La gioia di Chiavaro dopo il gol segnato al "S. Filippo" contro il Cdm (Foto Fabrizio Pernice) |
- Per te è la terza promozione di fila. Dove giochi diventi un talismano.
"Sì, lo scorso campionato l'ho vinto con la Salernitana, l'anno precedente con il Latina. In passato ne ho vinto un altro con il Modica. Ma mio padre mi ricorda, scherzando, che lui ne ha vinti più di me di campionati".
"Qui a Messina per me tutto ha un sapore diverso. Dopo quella mia traumatica esperienza con la gestione Di Mascio, con la squadra che fu smembrata durante il ritiro, Messina era rimasta un'incompiuta nella mia carriera. Domenica festeggerò la promozione con i miei compagni e questo mi ripagherà di quella delusione e dei giorni meno allegri che ho passato in questi mesi. Ora è acqua passata, mi sento bene, spero di poter continuare a giocare con questa maglia. Ora è tutto risolto".
- Vincere un campionato, anche tra i dilettanti, non è mai facile. Tu hai capito perchè il Messina ce l'ha fatta?
"All'inizio della stagione, quando ci siamo parlati, la prima cosa che ho detto era riferita alla società. Per vincere un campionato è fondamentale lo spessore della proprietà di una squadra. Poi c'è il gruppo che si crea perchè lo vuoi creare. All'inizio non è facile, ma con il tempo l'allenatore e le persone più esperte servono a cementare questo gruppo".

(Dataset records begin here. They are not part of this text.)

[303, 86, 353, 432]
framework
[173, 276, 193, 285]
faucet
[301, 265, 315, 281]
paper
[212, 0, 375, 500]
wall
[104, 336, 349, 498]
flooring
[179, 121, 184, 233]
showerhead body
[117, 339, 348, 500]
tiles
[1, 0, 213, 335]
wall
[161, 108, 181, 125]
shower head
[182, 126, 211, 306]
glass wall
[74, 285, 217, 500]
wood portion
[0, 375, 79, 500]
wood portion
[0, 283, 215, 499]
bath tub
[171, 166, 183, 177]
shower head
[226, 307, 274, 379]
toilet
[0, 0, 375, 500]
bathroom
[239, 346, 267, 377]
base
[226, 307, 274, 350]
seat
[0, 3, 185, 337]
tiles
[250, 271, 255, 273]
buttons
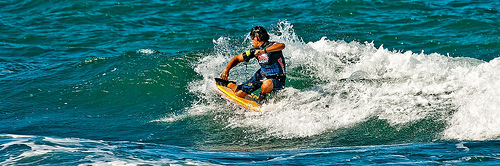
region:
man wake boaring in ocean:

- La vera svolta qual è stata? Quando avete capito, sul serio, che avreste potuto vincere il campionato?
"Ci sono stati due momenti. A Palazzolo è cambiata la nostra mentalità, a parte il modulo di gioco. Con quell'abbraccio collettivo al nostro allenatore, dopo il gol di Corona, sentivamo il bisogno di stringerci attorno a lui dopo qualche critica ingiusta nei suoi confronti. La seconda svolta è stata a Cosenza. Lì, anche se abbiamo perso, ma immeritatamente, abbiamo capito che avremmo vinto il campionato. Tornando a Messina, sul pullman, c'era un mix di cattiveria, incazzatura e convinzione. E' stato uno schiaffo che ci ha fatti sentire più forti. E da quel giorno, guarda caso, non abbiamo più perso una partita".
- Catalano, il capitano e il patron Lo Monaco. Descrivecili.
"Corona lo conoscevo come giocatore, ma mi ha sorpreso tanto come persona. Come lui ce ne sono pochi nel mondo del calcio. Lo rispetto come persona, è stato fondamentale all'interno del gruppo. Il nostro allenatore ha avuto il grande merito di aver mantenuto la squadra unita. E' una persona molto pacate, equilibrata. E' molto preparato, farà parecchia strada. Pietro Lo Monaco lo conoscono tutti. E' una persona carismatica, che sa ciò che vuole, che ti insegna i valori della vita. Un vero padre di famiglia che però ti può dare il bastone o la carota. A noi, per fortuna, quest'anno è toccata solo la carota. Ma ce la siamo guadagnata".